Copy out every one of the following records with no changes.

(Data records)
__________

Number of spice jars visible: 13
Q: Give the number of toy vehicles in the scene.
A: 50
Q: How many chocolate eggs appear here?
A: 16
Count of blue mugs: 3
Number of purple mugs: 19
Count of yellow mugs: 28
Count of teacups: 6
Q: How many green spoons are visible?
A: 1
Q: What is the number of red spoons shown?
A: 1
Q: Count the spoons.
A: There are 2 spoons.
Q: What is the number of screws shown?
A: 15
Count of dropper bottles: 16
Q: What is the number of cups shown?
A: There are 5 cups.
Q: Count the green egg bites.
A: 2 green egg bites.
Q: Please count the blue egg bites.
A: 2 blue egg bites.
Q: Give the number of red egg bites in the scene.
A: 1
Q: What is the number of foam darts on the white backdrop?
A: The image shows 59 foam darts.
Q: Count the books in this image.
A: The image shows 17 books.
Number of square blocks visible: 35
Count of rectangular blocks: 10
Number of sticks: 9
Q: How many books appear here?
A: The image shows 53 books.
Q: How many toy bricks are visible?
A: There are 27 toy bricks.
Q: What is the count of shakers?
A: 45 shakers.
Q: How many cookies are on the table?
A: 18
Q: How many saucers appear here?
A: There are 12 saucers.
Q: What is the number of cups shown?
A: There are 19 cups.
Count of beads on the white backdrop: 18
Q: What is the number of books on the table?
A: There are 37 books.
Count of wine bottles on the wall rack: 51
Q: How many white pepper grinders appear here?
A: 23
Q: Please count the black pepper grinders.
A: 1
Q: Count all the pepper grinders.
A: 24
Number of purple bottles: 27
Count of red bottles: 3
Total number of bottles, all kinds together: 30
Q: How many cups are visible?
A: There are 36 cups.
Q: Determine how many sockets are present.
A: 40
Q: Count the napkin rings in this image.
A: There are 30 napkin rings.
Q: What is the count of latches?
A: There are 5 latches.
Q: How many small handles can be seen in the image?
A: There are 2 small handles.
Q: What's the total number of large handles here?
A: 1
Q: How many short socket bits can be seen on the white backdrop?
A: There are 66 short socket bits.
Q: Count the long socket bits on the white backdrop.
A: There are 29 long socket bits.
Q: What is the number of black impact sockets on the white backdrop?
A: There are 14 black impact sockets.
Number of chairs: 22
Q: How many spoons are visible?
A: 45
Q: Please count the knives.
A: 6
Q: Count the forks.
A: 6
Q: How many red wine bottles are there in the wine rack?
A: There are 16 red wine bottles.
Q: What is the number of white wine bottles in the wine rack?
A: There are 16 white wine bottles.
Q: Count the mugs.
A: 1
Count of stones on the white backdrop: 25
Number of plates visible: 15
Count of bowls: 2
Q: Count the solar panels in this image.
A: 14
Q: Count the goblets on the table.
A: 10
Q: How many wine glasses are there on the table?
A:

__________

Task result:
Number of spice jars visible: 13
Q: Give the number of toy vehicles in the scene.
A: 50
Q: How many chocolate eggs appear here?
A: 16
Count of blue mugs: 3
Number of purple mugs: 19
Count of yellow mugs: 28
Count of teacups: 6
Q: How many green spoons are visible?
A: 1
Q: What is the number of red spoons shown?
A: 1
Q: Count the spoons.
A: There are 2 spoons.
Q: What is the number of screws shown?
A: 15
Count of dropper bottles: 16
Q: What is the number of cups shown?
A: There are 5 cups.
Q: Count the green egg bites.
A: 2 green egg bites.
Q: Please count the blue egg bites.
A: 2 blue egg bites.
Q: Give the number of red egg bites in the scene.
A: 1
Q: What is the number of foam darts on the white backdrop?
A: The image shows 59 foam darts.
Q: Count the books in this image.
A: The image shows 17 books.
Number of square blocks visible: 35
Count of rectangular blocks: 10
Number of sticks: 9
Q: How many books appear here?
A: The image shows 53 books.
Q: How many toy bricks are visible?
A: There are 27 toy bricks.
Q: What is the count of shakers?
A: 45 shakers.
Q: How many cookies are on the table?
A: 18
Q: How many saucers appear here?
A: There are 12 saucers.
Q: What is the number of cups shown?
A: There are 19 cups.
Count of beads on the white backdrop: 18
Q: What is the number of books on the table?
A: There are 37 books.
Count of wine bottles on the wall rack: 51
Q: How many white pepper grinders appear here?
A: 23
Q: Please count the black pepper grinders.
A: 1
Q: Count all the pepper grinders.
A: 24
Number of purple bottles: 27
Count of red bottles: 3
Total number of bottles, all kinds together: 30
Q: How many cups are visible?
A: There are 36 cups.
Q: Determine how many sockets are present.
A: 40
Q: Count the napkin rings in this image.
A: There are 30 napkin rings.
Q: What is the count of latches?
A: There are 5 latches.
Q: How many small handles can be seen in the image?
A: There are 2 small handles.
Q: What's the total number of large handles here?
A: 1
Q: How many short socket bits can be seen on the white backdrop?
A: There are 66 short socket bits.
Q: Count the long socket bits on the white backdrop.
A: There are 29 long socket bits.
Q: What is the number of black impact sockets on the white backdrop?
A: There are 14 black impact sockets.
Number of chairs: 22
Q: How many spoons are visible?
A: 45
Q: Please count the knives.
A: 6
Q: Count the forks.
A: 6
Q: How many red wine bottles are there in the wine rack?
A: There are 16 red wine bottles.
Q: What is the number of white wine bottles in the wine rack?
A: There are 16 white wine bottles.
Q: Count the mugs.
A: 1
Count of stones on the white backdrop: 25
Number of plates visible: 15
Count of bowls: 2
Q: Count the solar panels in this image.
A: 14
Q: Count the goblets on the table.
A: 10
Q: How many wine glasses are there on the table?
A:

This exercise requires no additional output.